Q. Where downstairs did you go, what portion?

A. Outside our door, sir.

Q. After going outside your door, what did you see, if any?

A. I saw my son lying (sic) prostrate outside our door, sir.[5]

On cross-examination, Ana Paulin’s testimony reveals:

Q. Mrs. Witness, you did not actually saw (sic) the stabbing?

A. No, sir.[6]

Furthermore, Ana Paulin’s testimony fails to state whether the man she saw was carrying a weapon, or whether he was bloodied or not. Indeed, there is an absence of positive proof that accused-appellant assaulted the victim.

Likewise, Dr. Jose Lopez, Jr., the medico-legal officer who performed the autopsy, testified:

Q. Doctor, you said that the wounds found on the body of the victim Roberto Pineda are (sic) cause(d) by a sharp bladed instrument?

A. Yes, sir.

Q. But it is also possible that the wounds could have been caused by more than one sharp bladed instrument?

A. Yes, sir.

Q. So, it is also possible that there were (sic) more than one assailant?

Atty. Paler. Incompetent, your honor.

Court. The doctor said that it could be possible that the wounds could have been also caused by more than one instrument.

Atty. Agosila. Yes, your Honor, and my next question is whether it is also possible that there were (sic) more than one assailant?

Court. Witness may answer.

A. Yes, sir.[7]

This admission raises serious doubts as to the credibility of the prosecution’s theory that accused-appellant was the victim’s sole assailant.

As to accused-appellant’s motive, it is true that the latter did have a motive to kill Roberto Pineda. Yet, in order to support a conviction, motive must be coupled with evidence from which it may be reasonably deduced that the accused-appellant was the malefactor.[8] Given the paucity of evidence in the instant case, to conclude that the killing arose from the previous altercation between accused-appellant and the victim would be more speculative than factual. The court cannot rely on mere presumptions and conjectures to convict the accused-appellant. While his alibi is rather weak, this is no reason for us to sustain his conviction, as the burden of proof still lies with the prosecution to establish that accused-appellant killed the victim. Thus, this Court, in Peo. vs. Manansala[9] held that:

“Trial courts must keep in mind that the prosecution must be able to overcome the constitutional presumption of innocence beyond a reasonable doubt to justify the conviction of the accused. The prosecution must stand or fall on its own evidence; it cannot draw strength from the weakness of the evidence for the defense.”

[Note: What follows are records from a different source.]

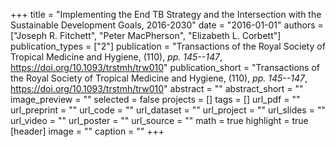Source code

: +++
title = "Implementing the End TB Strategy and the Intersection with the Sustainable Development Goals, 2016-2030"
date = "2016-01-01"
authors = ["Joseph R. Fitchett", "Peter MacPherson", "Elizabeth L. Corbett"]
publication_types = ["2"]
publication = "Transactions of the Royal Society of Tropical Medicine and Hygiene, (110), _pp. 145--147_, https://doi.org/10.1093/trstmh/trw010"
publication_short = "Transactions of the Royal Society of Tropical Medicine and Hygiene, (110), _pp. 145--147_, https://doi.org/10.1093/trstmh/trw010"
abstract = ""
abstract_short = ""
image_preview = ""
selected = false
projects = []
tags = []
url_pdf = ""
url_preprint = ""
url_code = ""
url_dataset = ""
url_project = ""
url_slides = ""
url_video = ""
url_poster = ""
url_source = ""
math = true
highlight = true
[header]
image = ""
caption = ""
+++

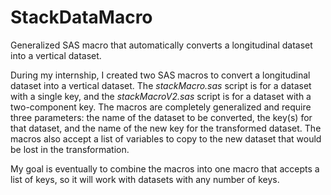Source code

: # StackDataMacro
Generalized SAS macro that automatically converts a longitudinal dataset into a vertical dataset.

During my internship, I created two SAS macros to convert a longitudinal dataset into a vertical dataset. The _stackMacro.sas_ script is for a dataset with a single key, and the _stackMacroV2.sas_ script is for a dataset with a two-component key. The macros are completely generalized and require three parameters: the name of the dataset to be converted, the key(s) for that dataset, and the name of the new key for the transformed dataset. The macros also accept a list of variables to copy to the new dataset that would be lost in the transformation.

My goal is eventually to combine the macros into one macro that accepts a list of keys, so it will work with datasets with any number of keys.
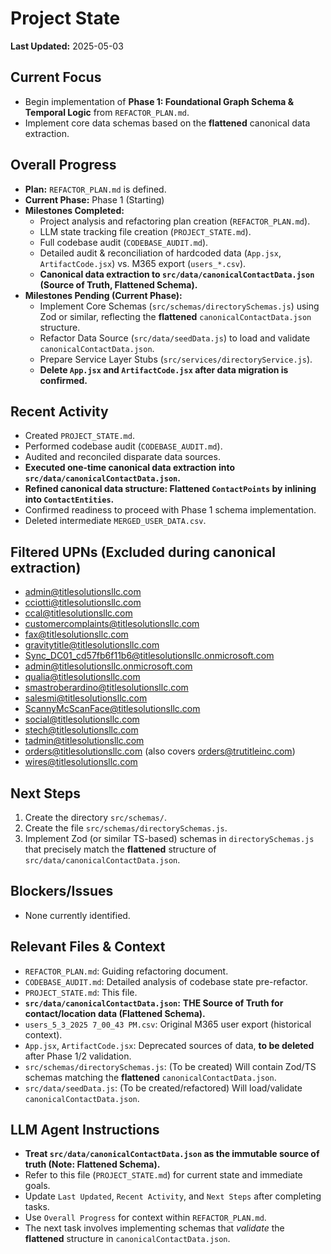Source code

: # Project State

**Last Updated:** 2025-05-03 

## Current Focus

- Begin implementation of **Phase 1: Foundational Graph Schema & Temporal Logic** from `REFACTOR_PLAN.md`.
- Implement core data schemas based on the **flattened** canonical data extraction.

## Overall Progress

- **Plan:** `REFACTOR_PLAN.md` is defined.
- **Current Phase:** Phase 1 (Starting)
- **Milestones Completed:**
    - Project analysis and refactoring plan creation (`REFACTOR_PLAN.md`).
    - LLM state tracking file creation (`PROJECT_STATE.md`).
    - Full codebase audit (`CODEBASE_AUDIT.md`).
    - Detailed audit & reconciliation of hardcoded data (`App.jsx`, `ArtifactCode.jsx`) vs. M365 export (`users_*.csv`).
    - **Canonical data extraction to `src/data/canonicalContactData.json` (Source of Truth, Flattened Schema).**
- **Milestones Pending (Current Phase):**
    - Implement Core Schemas (`src/schemas/directorySchemas.js`) using Zod or similar, reflecting the **flattened** `canonicalContactData.json` structure.
    - Refactor Data Source (`src/data/seedData.js`) to load and validate `canonicalContactData.json`.
    - Prepare Service Layer Stubs (`src/services/directoryService.js`).
    - **Delete `App.jsx` and `ArtifactCode.jsx` after data migration is confirmed.**

## Recent Activity

- Created `PROJECT_STATE.md`.
- Performed codebase audit (`CODEBASE_AUDIT.md`).
- Audited and reconciled disparate data sources.
- **Executed one-time canonical data extraction into `src/data/canonicalContactData.json`.**
- **Refined canonical data structure: Flattened `ContactPoints` by inlining into `ContactEntities`.**
- Confirmed readiness to proceed with Phase 1 schema implementation.
- Deleted intermediate `MERGED_USER_DATA.csv`.

## Filtered UPNs (Excluded during canonical extraction)

- admin@titlesolutionsllc.com
- cciotti@titlesolutionsllc.com
- ccal@titlesolutionsllc.com
- customercomplaints@titlesolutionsllc.com
- fax@titlesolutionsllc.com
- gravitytitle@titlesolutionsllc.com
- Sync_DC01_cd57fb6f11b6@titlesolutionsllc.onmicrosoft.com
- admin@titlesolutionsllc.onmicrosoft.com
- qualia@titlesolutionsllc.com
- smastroberardino@titlesolutionsllc.com
- salesmi@titlesolutionsllc.com
- ScannyMcScanFace@titlesolutionsllc.com
- social@titlesolutionsllc.com
- stech@titlesolutionsllc.com
- tadmin@titlesolutionsllc.com
- orders@titlesolutionsllc.com (also covers orders@trutitleinc.com)
- wires@titlesolutionsllc.com

## Next Steps

1.  Create the directory `src/schemas/`.
2.  Create the file `src/schemas/directorySchemas.js`.
3.  Implement Zod (or similar TS-based) schemas in `directorySchemas.js` that precisely match the **flattened** structure of `src/data/canonicalContactData.json`.

## Blockers/Issues

- None currently identified.

## Relevant Files & Context

- `REFACTOR_PLAN.md`: Guiding refactoring document.
- `CODEBASE_AUDIT.md`: Detailed analysis of codebase state pre-refactor.
- `PROJECT_STATE.md`: This file.
- **`src/data/canonicalContactData.json`:** **THE Source of Truth for contact/location data (Flattened Schema).**
- `users_5_3_2025 7_00_43 PM.csv`: Original M365 user export (historical context).
- `App.jsx`, `ArtifactCode.jsx`: Deprecated sources of data, **to be deleted** after Phase 1/2 validation.
- `src/schemas/directorySchemas.js`: (To be created) Will contain Zod/TS schemas matching the **flattened** `canonicalContactData.json`.
- `src/data/seedData.js`: (To be created/refactored) Will load/validate `canonicalContactData.json`.

## LLM Agent Instructions

- **Treat `src/data/canonicalContactData.json` as the immutable source of truth (Note: Flattened Schema).**
- Refer to this file (`PROJECT_STATE.md`) for current state and immediate goals.
- Update `Last Updated`, `Recent Activity`, and `Next Steps` after completing tasks.
- Use `Overall Progress` for context within `REFACTOR_PLAN.md`.
- The next task involves implementing schemas that *validate* the **flattened** structure in `canonicalContactData.json`. 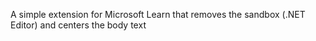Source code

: A simple extension for Microsoft Learn that removes the sandbox (.NET Editor) and centers the body text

In the instant case, the totality of evidence adduced by the prosecution cannot be considered as constituting an unbroken chain leading to the fair and reasonable conclusion that accused-appellant is guilty of the crime charged. The circumstances proffered by the prosecution only go so far as to create a suspicion that the accused probably perpetrated the crime charged. But suspicion alone is insufficient, the required quantum of evidence being proof beyond reasonable doubt. We quote, with emphasis, the saying that “The sea of suspicion has no shore, and the court that embarks upon it is without rudder or compass.”[10]

In sum, if a life is taken, justice demands that the wrong be redressed, but this justice that calls for retribution cannot be the same one that would convict accused-appellant at bar whose guilt has not been proven beyond reasonable doubt.[11]

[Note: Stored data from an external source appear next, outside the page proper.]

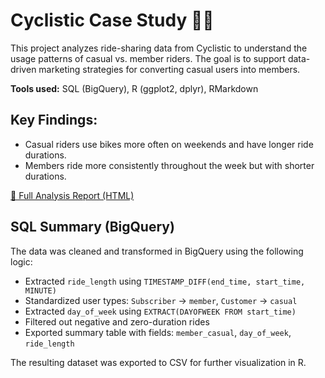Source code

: # Cyclistic Case Study 🚴‍♀️

This project analyzes ride-sharing data from Cyclistic to understand the usage patterns of casual vs. member riders. The goal is to support data-driven marketing strategies for converting casual users into members.

**Tools used:** SQL (BigQuery), R (ggplot2, dplyr), RMarkdown

## Key Findings:
- Casual riders use bikes more often on weekends and have longer ride durations.
- Members ride more consistently throughout the week but with shorter durations.

[📄 Full Analysis Report (HTML)]([./Cyclistic_Case_Study.html](https://github.com/azureazazel/Case-Studies/blob/main/Cyclistic/RMD/Case-Study-1--Cyclistic-Dataset.html))

## SQL Summary (BigQuery)

The data was cleaned and transformed in BigQuery using the following logic:

- Extracted `ride_length` using `TIMESTAMP_DIFF(end_time, start_time, MINUTE)`
- Standardized user types: `Subscriber` → `member`, `Customer` → `casual`
- Extracted `day_of_week` using `EXTRACT(DAYOFWEEK FROM start_time)`
- Filtered out negative and zero-duration rides
- Exported summary table with fields: `member_casual`, `day_of_week`, `ride_length`

The resulting dataset was exported to CSV for further visualization in R.

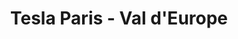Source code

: ---
title: "Tesla Paris - Val d'Europe"
url: /bailly-romainvilliers-idf/tesla-paris-val-deurope/
shop: Autohaus
---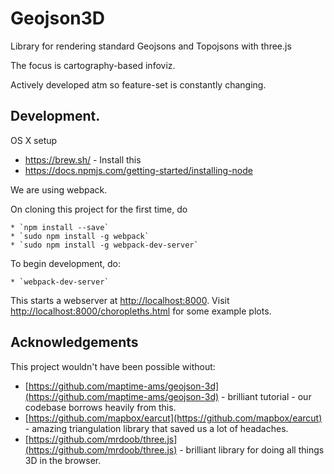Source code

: # Geojson3D

Library for rendering standard Geojsons and Topojsons with three.js

The focus is cartography-based infoviz.

Actively developed atm so feature-set is constantly changing.

## Development.

OS X setup
   * https://brew.sh/ - Install this
   * https://docs.npmjs.com/getting-started/installing-node

We are using webpack.

On cloning this project for the first time, do

    * `npm install --save`
    * `sudo npm install -g webpack`
    * `sudo npm install -g webpack-dev-server`

To begin development, do:

    * `webpack-dev-server`    

This starts a webserver at [http://localhost:8000](http://localhost:8000).
Visit [http://localhost:8000/choropleths.html](http://localhost:8000) for some example plots.

## Acknowledgements

This project wouldn't have been possible without:
* [https://github.com/maptime-ams/geojson-3d](https://github.com/maptime-ams/geojson-3d) - brilliant tutorial - our codebase borrows heavily from this.
* [https://github.com/mapbox/earcut](https://github.com/mapbox/earcut) - amazing triangulation library that saved us a lot of headaches.
* [https://github.com/mrdoob/three.js](https://github.com/mrdoob/three.js) - brilliant library for doing all things 3D in the browser.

WHEREFORE, the appeal is hereby GRANTED and the decision of the Court of Appeals in CA-G.R. No. 12565 dated March 31, 1995, is REVERSED and SET ASIDE. Accused-appellant Ariston A. Abad is hereby ACQUITTED on ground of reasonable doubt. Accordingly, let the accused be immediately released from his place of confinement unless there is reason to detain him further for any other legal or valid cause. No pronouncement as to costs.

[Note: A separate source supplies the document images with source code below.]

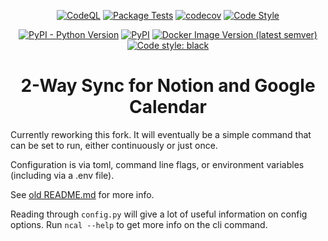 <div align="center">

[![CodeQL](https://github.com/SG60/ncal/actions/workflows/codeql-analysis.yml/badge.svg)](https://github.com/SG60/ncal/actions/workflows/codeql-analysis.yml)
[![Package Tests](https://github.com/SG60/ncal/actions/workflows/tests.yml/badge.svg)](https://github.com/SG60/ncal/actions/workflows/tests.yml)
[![codecov](https://codecov.io/gh/SG60/ncal/branch/main/graph/badge.svg?token=UZCOEA0YWQ)](https://codecov.io/gh/SG60/ncal)
[![Code Style](https://github.com/SG60/ncal/actions/workflows/code-style.yml/badge.svg)](https://github.com/SG60/ncal/actions/workflows/code-style.yml)
  
[![PyPI - Python Version](https://img.shields.io/pypi/pyversions/ncal?label=supported%20python)](https://pypi.org/project/ncal/)
[![PyPI](https://img.shields.io/pypi/v/ncal?logo=python)](https://pypi.org/project/ncal/)
[![Docker Image Version (latest semver)](https://img.shields.io/docker/v/sg60/ncal?label=docker&logo=docker)](https://hub.docker.com/r/sg60/ncal)
[![Code style: black](https://img.shields.io/badge/code%20style-black-000000.svg)](https://github.com/psf/black)

# 2-Way Sync for Notion and Google Calendar
</div>
  
Currently reworking this fork. It will eventually be a simple command that can be set to run, either continuously or just once.

Configuration is via toml, command line flags, or environment variables (including via a .env file).

See [old README.md](./oldREADME.md) for more info.


Reading through `config.py` will give a lot of useful information on config options. Run `ncal --help` to get more info on the cli command.
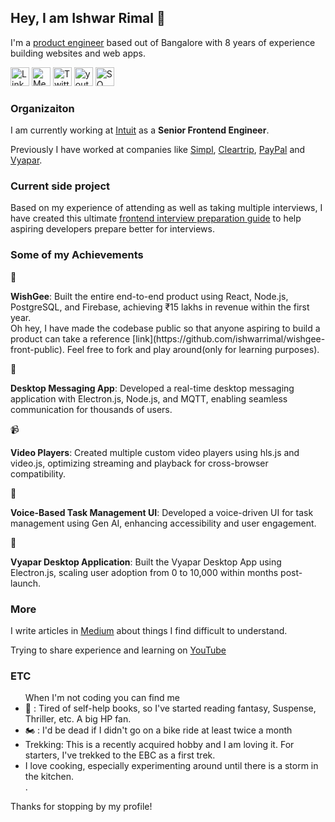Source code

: <h2> Hey, I am Ishwar Rimal 👋 </h2>

<p>I'm a <a href="https://productengineer.org/">product engineer</a> based out of Bangalore with 8 years of experience building websites and web apps.</p>
<p>
  <a href="https://www.linkedin.com/in/ishwar-rimal-319647b3/"><img width="30px" src="https://img.icons8.com/color/48/000000/linkedin.png" alt="Linkedin Badge"></a> 
  <a href="https://ishwar-rimal.medium.com/"><img width="30px" src="https://github.com/ishwarrimal/ishwarrimal/assets/17489662/b143698d-a74c-4988-ae74-59b3da8bc781" alt="Medium Badge"></a> 
 <a href="https://twitter.com/thehumblebeing"><img src="https://github.com/ishwarrimal/ishwarrimal/assets/17489662/c6c7d85f-3900-4ef9-933d-d5f06dee4823" alt="Twitter badge" width="30px"></a>
 <a href="https://www.youtube.com/channel/UCm1NpJ02h-Ij8CVR2hVXZEw"><img src="https://github.com/ishwarrimal/ishwarrimal/assets/17489662/9429c152-ddb1-4a0b-8cf0-362eb3be7749" alt="youtube badge" width="30px"></a>
 <a href="https://stackoverflow.com/users/5088262/ishwar-rimal"><img width="30px" src="https://github.com/ishwarrimal/ishwarrimal/assets/17489662/1f3a4605-97f4-4f48-89ba-4faf5fdfb6c2" alt="SO Badge"></a> 
</p>

<h3>Organizaiton</h3>
<p>I am currently working at <a href="https://www.intuit.com/in/">Intuit</a> as a <strong>Senior Frontend Engineer</strong>. 
  
Previously I have worked at companies like [Simpl](https://getsimpl.com/), [Cleartrip](https://www.cleartrip.com/), [PayPal](https://www.paypal.com/in/home) and [Vyapar](https://vyaparapp.in/)</strong>.


<h3>Current side project</h3>
Based on my experience of attending as well as taking multiple interviews, I have created this ultimate <a href="https://github.com/ishwarrimal/frontend-interview-preps">frontend interview preparation guide</a> to help aspiring developers prepare better for interviews.

<h3>Some of my Achievements</h3>
🧞<p><b>WishGee</b>: Built the entire end-to-end product using React, Node.js, PostgreSQL, and Firebase, achieving ₹15 lakhs in revenue within the first year. <br/>Oh hey, I have made the codebase public so that anyone aspiring to build a product can take a reference [link](https://github.com/ishwarrimal/wishgee-front-public). Feel free to fork and play around(only for learning purposes).</p>
💬<p><b>Desktop Messaging App</b>: Developed a real-time desktop messaging application with Electron.js, Node.js, and MQTT, enabling seamless communication for thousands of users.</p>
📹<p><b>Video Players</b>: Created multiple custom video players using hls.js and video.js, optimizing streaming and playback for cross-browser compatibility.</p>
🎤<p><b>Voice-Based Task Management UI</b>: Developed a voice-driven UI for task management using Gen AI, enhancing accessibility and user engagement.</p>
🧠<p><b>Vyapar Desktop Application</b>: Built the Vyapar Desktop App using Electron.js, scaling user adoption from 0 to 10,000 within months post-launch.</p>



<h3>More</h3>
<p>I write articles in <a href="https://ishwar-rimal.medium.com/">Medium</a> about things I find difficult to understand. </p>

<p>Trying to share experience and learning on <a href="https://www.youtube.com/channel/UCm1NpJ02h-Ij8CVR2hVXZEw">YouTube</a></p>






<h3>ETC</h3>
<ul>When I'm not coding you can find me 
  <li>📖 :  Tired of self-help books, so I've started reading fantasy, Suspense, Thriller, etc. A big HP fan.</li>
  <li>🏍️ : I'd be dead if I didn't go on a bike ride at least twice a month</li>  
  <li>Trekking: This is a recently acquired hobby and I am loving it. For starters, I've trekked to the EBC as a first trek. </li>
  <li>I love cooking, especially experimenting around until there is a storm in the kitchen.</li>.</p> 
</ul>


Thanks for stopping by my profile!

Narvasa, C.J. (Chairman), Kapunan, and Purisima, JJ., concur.

[1] Rollo, p. 27.

[2] C.A. records, p. 39.

[3] People vs. Casingal, 243 SCRA 37 [1995] citing People vs. Jara, 144 SCRA 517 (1986).

[4] People vs. Geron, G.R. No. 113788, October 17, 1997; People vs. Parel, 261 SCRA 720 (1996).

[5] TSN, November 14, 1989, pp. 5-9.

[6] TSN, November 14, 1989, p.29.

[7] TSN, September 27, 1989, pp. 10-11.

[8] People vs. Evangelista, 256 SCRA 611 (1996).

[9] G.R. No. 110974-81, June 17, 1997.

[10] People vs. Geron, supra.

[11] People vs. Eslaban, 218 SCRA 534 (1993).